The red flags you need to be wary of
Red flags are signals of your upcoming failure. This is probably not an ideal way to stop the failure, but you still have the chance to overcome the failure at this juncture.
#1. Hiring perfectionists on your team
Really? What’s wrong with perfectionists?
The best team is not all about finding the ‘perfect’ people and staff for your company. It is about finding a balance. There is no such thing as a perfect employee, and if someone aims to be perfect they will likely never get anything done. Strive for done before perfect and hire based on values.
#2. Not having the right co-founder
Having a co-founder in itself is just not enough – you need one who shares your values, complements your skills, and is willing to commit the long hours required to get the business thriving.
#3. Too many team members with little to no customers
If your company has more staff than customers, then your company is ready to erupt like a volcano at any time.
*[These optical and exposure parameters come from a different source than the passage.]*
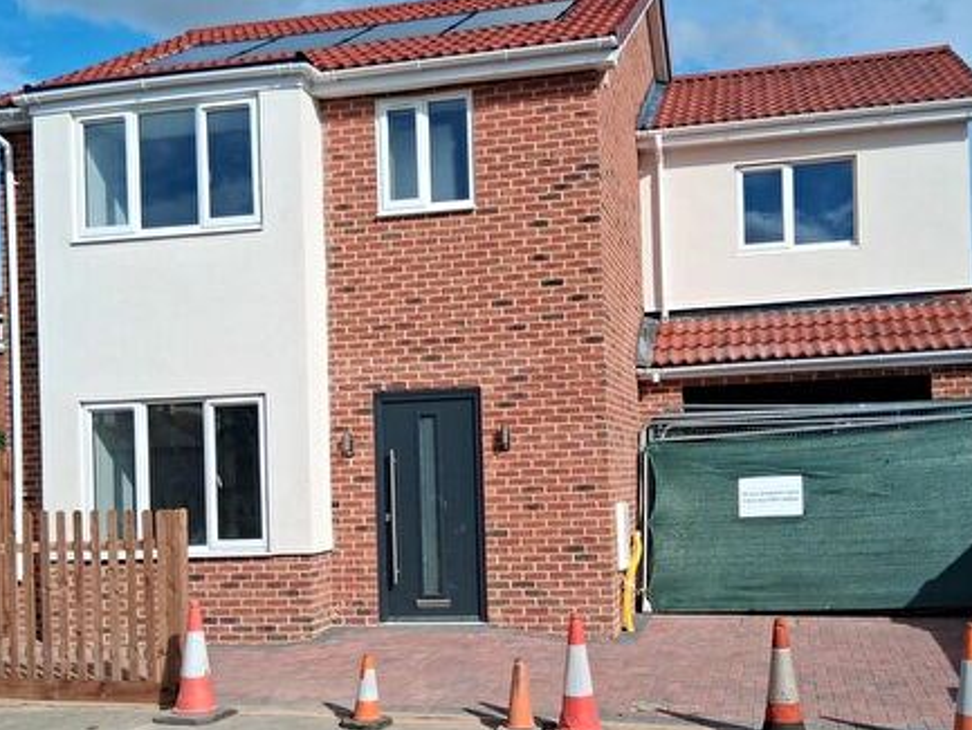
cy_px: 444
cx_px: 489
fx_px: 1180
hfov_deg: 44.8
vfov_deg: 34.2
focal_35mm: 42
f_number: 1.8
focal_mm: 3.98
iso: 25
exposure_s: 1/758
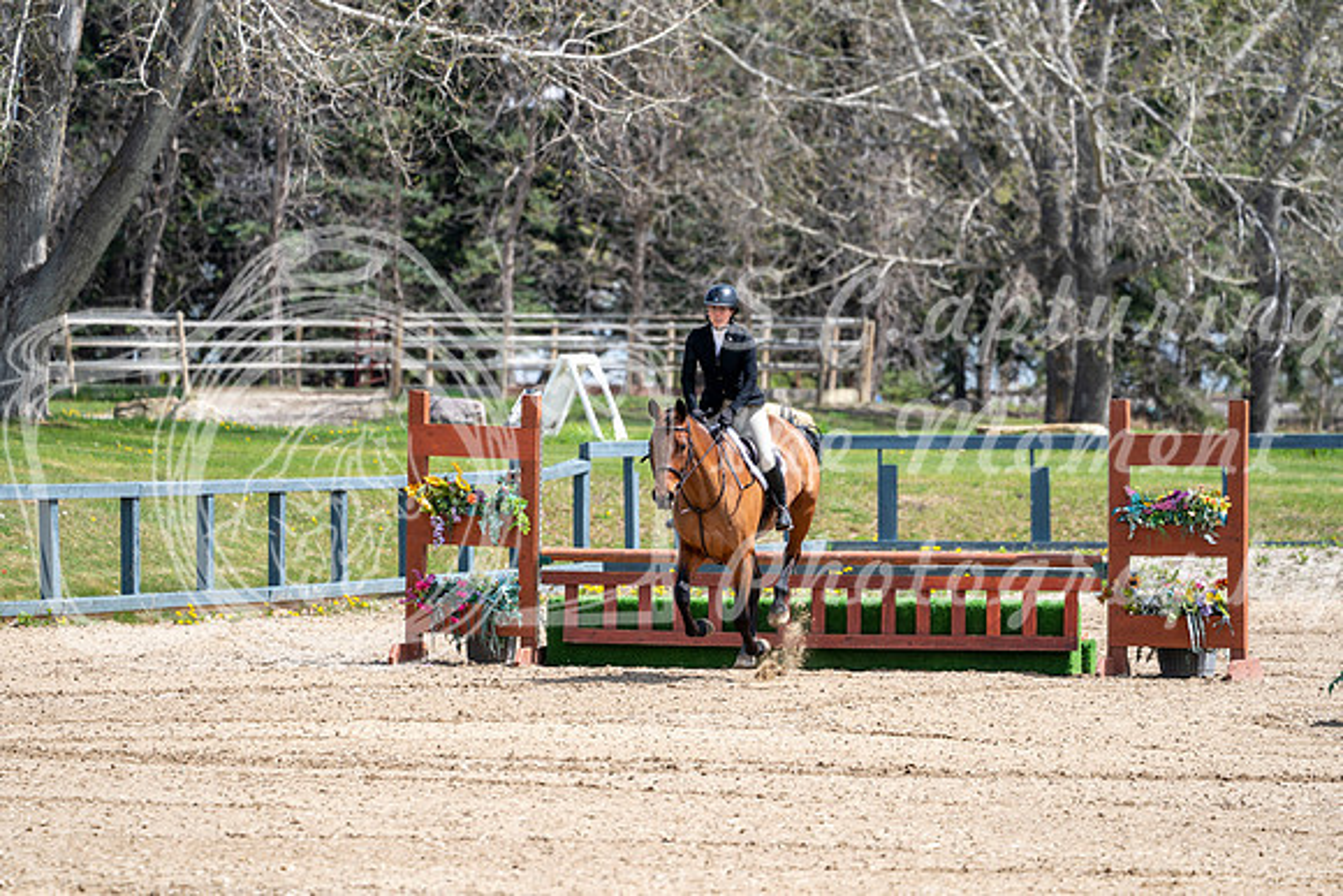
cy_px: 448
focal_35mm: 262
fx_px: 9776
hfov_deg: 7.9
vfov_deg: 5.2
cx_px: 672
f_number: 5.6
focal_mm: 262
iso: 100
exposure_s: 1/400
Come on, who wants more staff than customers?
If that is not a red flag, I don’t know what is.
#4. Too much dependency on paid ads
If your company thinks the only way to tap into the market is with paid ads, then you’re around the corner from failure.
#5. Pivoting at regular intervals
I told you that you should pivot, but remember, you should pivot at the right moment, not every once in a while. Come on, you are
running a company, not a car.
Making changes to your strategy
I can’t stress enough how significant it is to have the right strategy even before a startup begins.
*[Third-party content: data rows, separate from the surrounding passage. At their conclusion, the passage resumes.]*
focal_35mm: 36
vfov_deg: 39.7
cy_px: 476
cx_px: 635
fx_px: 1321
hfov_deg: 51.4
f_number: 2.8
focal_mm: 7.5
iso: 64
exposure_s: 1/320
Let’s take a look at the solutions that are needed to implement the right strategy and planning for avoiding failure.
#1. Do your research
As I discussed earlier, introducing a product that has no demand in the market is a complete disaster. Conduct proper research on the market to find out if your product has interest and opportunity.
If your product is the solution to a pain point of your potential customers, it’s more likely to be successful.
#2. Hire a team that complements the strengths and weaknesses of each other
As I said in the red flags section, you need balance in the team, not a team full of perfectionists. If you just hire people who are intellectuals, there is a high chance that you will miss out on effective collaboration.
#3. Take some time to get your focus back
Don’t spend too much time in the office. Get some fresh air or take a vacation so that your mind gets some relaxation from the daily routine. Therefore, you can focus on work even more at critical times.
If you haven’t failed yet that means you haven’t tried anything beyond your comfort zone. Try something new to achieve greatness. It is fine if you have failed in your startup attempt. Many people are experiencing failure, and you are not the only one, but try not to commit the same mistakes again.
In the end, I want to end this article with a quote.
“If you are experiencing different failures every day that means you are becoming wiser and wiser, not stupid.”